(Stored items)

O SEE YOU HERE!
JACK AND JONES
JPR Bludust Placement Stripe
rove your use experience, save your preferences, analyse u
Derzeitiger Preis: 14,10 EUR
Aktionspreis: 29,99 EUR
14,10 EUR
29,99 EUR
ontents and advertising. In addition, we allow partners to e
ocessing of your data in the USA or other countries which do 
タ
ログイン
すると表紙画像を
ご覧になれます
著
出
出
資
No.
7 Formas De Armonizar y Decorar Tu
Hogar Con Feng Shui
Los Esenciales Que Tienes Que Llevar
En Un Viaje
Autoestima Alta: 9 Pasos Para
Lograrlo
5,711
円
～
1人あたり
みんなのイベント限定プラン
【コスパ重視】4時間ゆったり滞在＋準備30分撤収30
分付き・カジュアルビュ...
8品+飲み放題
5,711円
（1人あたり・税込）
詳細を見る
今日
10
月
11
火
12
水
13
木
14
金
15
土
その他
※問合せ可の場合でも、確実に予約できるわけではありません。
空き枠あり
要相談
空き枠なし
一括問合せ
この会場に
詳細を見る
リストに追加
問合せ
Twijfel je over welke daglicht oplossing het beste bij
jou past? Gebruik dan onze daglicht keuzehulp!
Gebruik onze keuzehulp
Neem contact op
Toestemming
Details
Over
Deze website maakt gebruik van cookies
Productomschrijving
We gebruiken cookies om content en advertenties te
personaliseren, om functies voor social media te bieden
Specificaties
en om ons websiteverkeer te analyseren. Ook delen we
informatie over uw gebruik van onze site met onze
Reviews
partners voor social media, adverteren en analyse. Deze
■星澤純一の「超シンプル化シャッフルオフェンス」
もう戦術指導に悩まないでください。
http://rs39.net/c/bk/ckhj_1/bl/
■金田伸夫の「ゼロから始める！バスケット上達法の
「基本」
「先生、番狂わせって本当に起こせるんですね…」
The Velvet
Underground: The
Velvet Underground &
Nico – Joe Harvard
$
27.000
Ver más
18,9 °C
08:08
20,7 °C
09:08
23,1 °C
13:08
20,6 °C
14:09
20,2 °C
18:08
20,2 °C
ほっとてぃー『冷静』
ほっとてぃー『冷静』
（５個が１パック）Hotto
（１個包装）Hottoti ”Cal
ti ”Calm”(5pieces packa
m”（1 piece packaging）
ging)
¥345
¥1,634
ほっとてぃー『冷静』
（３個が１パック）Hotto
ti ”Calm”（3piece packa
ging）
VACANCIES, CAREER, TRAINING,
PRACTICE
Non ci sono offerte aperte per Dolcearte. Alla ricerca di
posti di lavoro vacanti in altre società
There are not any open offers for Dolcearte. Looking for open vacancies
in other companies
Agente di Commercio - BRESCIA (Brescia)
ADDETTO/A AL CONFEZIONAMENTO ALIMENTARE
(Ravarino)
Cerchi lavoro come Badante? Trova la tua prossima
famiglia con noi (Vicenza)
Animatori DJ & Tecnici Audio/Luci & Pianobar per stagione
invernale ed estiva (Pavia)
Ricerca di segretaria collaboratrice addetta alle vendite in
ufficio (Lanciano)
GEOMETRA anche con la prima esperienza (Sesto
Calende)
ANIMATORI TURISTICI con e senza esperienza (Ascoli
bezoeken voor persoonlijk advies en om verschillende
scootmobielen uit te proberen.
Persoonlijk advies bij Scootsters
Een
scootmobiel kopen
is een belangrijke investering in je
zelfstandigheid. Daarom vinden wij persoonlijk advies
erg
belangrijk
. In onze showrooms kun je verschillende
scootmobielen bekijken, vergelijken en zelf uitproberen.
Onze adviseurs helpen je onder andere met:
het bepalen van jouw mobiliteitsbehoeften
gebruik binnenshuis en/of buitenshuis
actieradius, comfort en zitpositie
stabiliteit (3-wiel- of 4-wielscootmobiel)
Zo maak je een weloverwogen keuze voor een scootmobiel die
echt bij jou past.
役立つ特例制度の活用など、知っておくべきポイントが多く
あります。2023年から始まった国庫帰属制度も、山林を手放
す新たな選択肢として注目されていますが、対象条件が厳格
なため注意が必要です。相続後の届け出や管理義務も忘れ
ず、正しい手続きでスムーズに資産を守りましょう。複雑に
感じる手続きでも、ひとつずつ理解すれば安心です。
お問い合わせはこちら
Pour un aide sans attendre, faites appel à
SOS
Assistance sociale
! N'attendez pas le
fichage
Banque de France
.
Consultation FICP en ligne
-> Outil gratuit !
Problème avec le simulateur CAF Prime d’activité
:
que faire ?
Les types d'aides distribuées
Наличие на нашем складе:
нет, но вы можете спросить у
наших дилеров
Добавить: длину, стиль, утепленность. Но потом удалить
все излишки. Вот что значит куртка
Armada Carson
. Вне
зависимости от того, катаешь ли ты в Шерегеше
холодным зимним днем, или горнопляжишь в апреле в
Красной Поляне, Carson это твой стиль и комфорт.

To-do item: Keep the wording exact. Give all of the records again.

Output below:
O SEE YOU HERE!
JACK AND JONES
JPR Bludust Placement Stripe
rove your use experience, save your preferences, analyse u
Derzeitiger Preis: 14,10 EUR
Aktionspreis: 29,99 EUR
14,10 EUR
29,99 EUR
ontents and advertising. In addition, we allow partners to e
ocessing of your data in the USA or other countries which do 
タ
ログイン
すると表紙画像を
ご覧になれます
著
出
出
資
No.
7 Formas De Armonizar y Decorar Tu
Hogar Con Feng Shui
Los Esenciales Que Tienes Que Llevar
En Un Viaje
Autoestima Alta: 9 Pasos Para
Lograrlo
5,711
円
～
1人あたり
みんなのイベント限定プラン
【コスパ重視】4時間ゆったり滞在＋準備30分撤収30
分付き・カジュアルビュ...
8品+飲み放題
5,711円
（1人あたり・税込）
詳細を見る
今日
10
月
11
火
12
水
13
木
14
金
15
土
その他
※問合せ可の場合でも、確実に予約できるわけではありません。
空き枠あり
要相談
空き枠なし
一括問合せ
この会場に
詳細を見る
リストに追加
問合せ
Twijfel je over welke daglicht oplossing het beste bij
jou past? Gebruik dan onze daglicht keuzehulp!
Gebruik onze keuzehulp
Neem contact op
Toestemming
Details
Over
Deze website maakt gebruik van cookies
Productomschrijving
We gebruiken cookies om content en advertenties te
personaliseren, om functies voor social media te bieden
Specificaties
en om ons websiteverkeer te analyseren. Ook delen we
informatie over uw gebruik van onze site met onze
Reviews
partners voor social media, adverteren en analyse. Deze
■星澤純一の「超シンプル化シャッフルオフェンス」
もう戦術指導に悩まないでください。
http://rs39.net/c/bk/ckhj_1/bl/
■金田伸夫の「ゼロから始める！バスケット上達法の
「基本」
「先生、番狂わせって本当に起こせるんですね…」
The Velvet
Underground: The
Velvet Underground &
Nico – Joe Harvard
$
27.000
Ver más
18,9 °C
08:08
20,7 °C
09:08
23,1 °C
13:08
20,6 °C
14:09
20,2 °C
18:08
20,2 °C
ほっとてぃー『冷静』
ほっとてぃー『冷静』
（５個が１パック）Hotto
（１個包装）Hottoti ”Cal
ti ”Calm”(5pieces packa
m”（1 piece packaging）
ging)
¥345
¥1,634
ほっとてぃー『冷静』
（３個が１パック）Hotto
ti ”Calm”（3piece packa
ging）
VACANCIES, CAREER, TRAINING,
PRACTICE
Non ci sono offerte aperte per Dolcearte. Alla ricerca di
posti di lavoro vacanti in altre società
There are not any open offers for Dolcearte. Looking for open vacancies
in other companies
Agente di Commercio - BRESCIA (Brescia)
ADDETTO/A AL CONFEZIONAMENTO ALIMENTARE
(Ravarino)
Cerchi lavoro come Badante? Trova la tua prossima
famiglia con noi (Vicenza)
Animatori DJ & Tecnici Audio/Luci & Pianobar per stagione
invernale ed estiva (Pavia)
Ricerca di segretaria collaboratrice addetta alle vendite in
ufficio (Lanciano)
GEOMETRA anche con la prima esperienza (Sesto
Calende)
ANIMATORI TURISTICI con e senza esperienza (Ascoli
bezoeken voor persoonlijk advies en om verschillende
scootmobielen uit te proberen.
Persoonlijk advies bij Scootsters
Een
scootmobiel kopen
is een belangrijke investering in je
zelfstandigheid. Daarom vinden wij persoonlijk advies
erg
belangrijk
. In onze showrooms kun je verschillende
scootmobielen bekijken, vergelijken en zelf uitproberen.
Onze adviseurs helpen je onder andere met:
het bepalen van jouw mobiliteitsbehoeften
gebruik binnenshuis en/of buitenshuis
actieradius, comfort en zitpositie
stabiliteit (3-wiel- of 4-wielscootmobiel)
Zo maak je een weloverwogen keuze voor een scootmobiel die
echt bij jou past.
役立つ特例制度の活用など、知っておくべきポイントが多く
あります。2023年から始まった国庫帰属制度も、山林を手放
す新たな選択肢として注目されていますが、対象条件が厳格
なため注意が必要です。相続後の届け出や管理義務も忘れ
ず、正しい手続きでスムーズに資産を守りましょう。複雑に
感じる手続きでも、ひとつずつ理解すれば安心です。
お問い合わせはこちら
Pour un aide sans attendre, faites appel à
SOS
Assistance sociale
! N'attendez pas le
fichage
Banque de France
.
Consultation FICP en ligne
-> Outil gratuit !
Problème avec le simulateur CAF Prime d’activité
:
que faire ?
Les types d'aides distribuées
Наличие на нашем складе:
нет, но вы можете спросить у
наших дилеров
Добавить: длину, стиль, утепленность. Но потом удалить
все излишки. Вот что значит куртка
Armada Carson
. Вне
зависимости от того, катаешь ли ты в Шерегеше
холодным зимним днем, или горнопляжишь в апреле в
Красной Поляне, Carson это твой стиль и комфорт.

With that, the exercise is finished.